Spark’s annoying bug
Before to start… herea are some imports:
import pyspark.sql.functions as F
from pyspark.sql.functions import col as c
from pyspark.sql.types import StringType,FloatType, IntegerType
Pain! I’ve lost almost one week of work (ish, because I’ve already finished all the stuff I needed to do, the thing is I’m going from samples to work with the real data). The thing is: the partition column of the table that I’m working with is a date. Dates usually have an inherent problem in pySpark, because python doesn’t like the spark’s date format and gets confused when comparing the months of both. Nevertheless, if you want to compare the full date, everything seems to work fine. For example, in my case I want to use only the latest date from the table. So, if I get the latest date in the following way:
dates = [i.data_date for i in ifrs9_df.select("date_column").distinct().collect()]
dates.sort()
date = dates[-1]
And then proceed to filter my df by that date like this:
date_cond = c("date_column") == date
ifrs9_df_filtered = df.filter(date_cond)
Everything works and we are happy forever. Unless, you have more than one partition by month. In my case, I have two partitions for March, two for June and one for every other month. So if I try to filter my data like this:
date_cond = (F.year(c("date_column")) == date.timetuple().tm_year) & (F.month(c("date_column")) == date.month)
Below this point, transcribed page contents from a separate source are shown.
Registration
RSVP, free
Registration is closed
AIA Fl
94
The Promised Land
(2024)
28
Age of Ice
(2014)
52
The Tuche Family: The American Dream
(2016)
ifrs9_df_filtered = df.filter(date_cond)
As soon as I proceed to check if the DF is empty or to try to check if it is empty via an assertion (assert (len(df.limit(10).collect()) == 10), “The data frame for this month is Empty”). I get an error message:
This seems to be happening due to an incompatibility between spark and pyhton’s date formats. It seems like this, because, something pretty weird is that this only happens when comparing, if you group data by month and year like this:
count_date_df = df.groupBy(
F.year(c("date_column")), F.month(c("date_column"))).count().orderBy(
F.year(c("date_column")),F.month(c("date_column")))
There is not any problem at all O.o.
So, given Spark and python incompatibilities I thought the “best” way to go was to use an UDF to parse both dates to be compared into strings. I’m going to omit my udf that recieves two strings and only show how I declared it like an UDF:
compare_date_udf = F.udf(lambda a,b: compare_date(a,b), IntegerType())
Now, if I define my latest date as previously -but casting it to string-, make a new column with my date casted as well, and pass both to the UDF, everything seems fine until I call an RDD dependent action such as df.count():
ifrs9_curr_df_a = df.select('*',
c("date_column").cast(StringType()).alias("date_str")
).select(select_group)
ifrs9_curr_df = ifrs9_curr_df_a.filter( compare_date_udf("date_str",F.lit(date)) == 1)
In order to solve this problem, given the Spark’s major bug 20530, you need to add a cache after the variables selection (i.e. before filtering) as follows:
ifrs9_curr_df_a = df.select('*',
c("date_column").cast(StringType()).alias("date_str")
).select(select_group).cahe()
ifrs9_curr_df = ifrs9_curr_df_a.filter( compare_date_udf("date_str",F.lit(date)) == 1)
It will work, however it will make a process that should take 1.3min (using date_cond = c(“date_column”) == date) to complete last about 3.3hours. It may worth it but it is pretty inefficient.
After exhaustive proofreadings and tests all the problem seems to be derived of using an assertion to check if the filtered df is empty:
´´´python def is_empty(df): “”” Checks if a data frame is empty :param df: Spark data frame :return: None “”” print(“”) assert (df.rdd.take(5) ), “The data frame for this month is Empty” #assert (len(df.limit(10).collect()) == 10), “The data frame for this month is Empty” #assert (df.rdd.isEmpty() == False), “The data frame for this month is Empty” ´´´
*If you avoid doing any of these assertions, all the code may run, even if you use F.year(c(“date_column”)), F.month(c(“date_column”)) as the date condition to filter instead of the udf O.o. Moreover, if you use *date_cond = (F.year(c(“date_column”)) == date.timetuple().tm_year) & (F.month(c(“date_column”)) == date.month) it is much faster tha passing through the UDF with the cache (1min 20 s vs aprox 3hrs
So, briefly…
The problem: It is a pain in the #$$ to filter the column used for parquet partition
Why?: There is a major bug in Spark
How to solve it? Using a cache right before applying the filter. It will be pretty slow, though. So, my advice would be to avoid doing that assertion and to save a count in a variable and check that it is not zero instead.